The PCA emphasizes that men and women are lost in sin, standing condemned before the throne of God on account of their sin, apart from Jesus Christ, and therefore the Church has a responsibility to preach to unbelievers the Gospel of salvation by the grace of God alone, through faith alone in the person and finished work upon the Cross of Christ alone, whereas the PC(USA), to put it quite bluntly, does not. To most PC(USA) pastors, Christ is not “the way and the truth and the life” (Jn. 14.6), and there are many paths to God apart from Him, sin is not nearly as bad as the Bible makes it out to be, the bodily resurrection is regarded as an optional belief, not to be imposed on the whole church, and the doctrine of the penal substitutionary atonement, central to the Gospel of Christ, wherein the Father, because of His love for this world lost in sin (Jn. 3.16), sent His Son to die on the Cross, bearing His wrath for all the sins of all those called in His name, in order to satisfy His holy justice, is offensive to, and disparaged by, many PC(USA) teaching elders.

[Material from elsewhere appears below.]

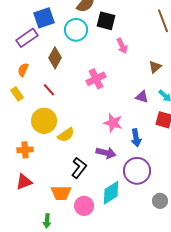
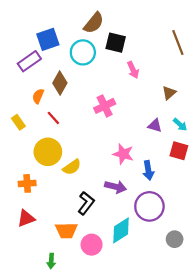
orange semicircle: (23, 70) -> (38, 96), moved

The PC(USA) has bent over backward to accommodate the world’s ideas and prejudices, with many PC(USA) teaching elders claiming that this is necessary to retain their younger members. However, the number of Active Members in the PC(USA) 25 years old and younger has fallen from 132,132 in 2018 to 111,172 in 2021, for a drop of 20,960, or 15.86%, surpassing the percentage decline of the denomination’s membership as a whole. (Unlike the PC(USA), the PCA statistics do not track age groups, but the PCA’s ministry to college-age adults, Reformed University Fellowship, is quite active in evangelizing and discipling many young men and women in American colleges and universities.) If accommodating the world’s ideas and prejudices is really the PC(USA)’s strategy for retaining its young people, it really does not seem to be working out for the denomination, and the PC(USA)’s leaders might want to seriously reconsider this approach. After all, young men and women, like men, women, and children of all ages, need to know Jesus Christ, as He is revealed in the pages of Holy Scripture, as Lord and Savior. And strategies to accommodate the church’s beliefs and practices to the ideas and prejudices of the world distract from, and are actually counterproductive to, the goal of not only retaining the church’s young people, but reaching young people outside of the church and introducing them to the only Savior of their souls. Until the PC(USA) realizes this and turns away from the self-destructive path that it has been following for over a century, it will continue to hemorrhage members and diminish into oblivion.
Comment by Mark Mankowski on November 5, 2023 at 7:20 am
As a Catholic, I used to enjoy watching the decline of mainline Protestantism, until I realized I was being duped by Satan, and now I am seeing the same thing happening to my Church. The cause is one and the same, we are fighting principalities and powers, manifested as our hierarchies conforming to the spirit of the world as the Bible says world instead of to the word of God. My Church has undergone periods of corruption(above and beyond normal human failing) and has almost always reformed from the bottom up. It looks to me like the same is happening to you, as I see all your mainline Protestant churches undergoing the same phenomena, hemorrhaging membership while small cabals of nonbelieving elitists rot your churches from the top down. But I see increasing numbers rejecting this evil, and rebuilding from the bottom with scant resources and Gestapo like suppression from the top. May God bless your work, if for no other reason than less than half our nation professes Christianity now, and I for one fear the howling mob of pagans whom we see now and then burning cities, destroying our public schools, and bringing us back to the Rome of Tiberius and Nero with the attendant persecution.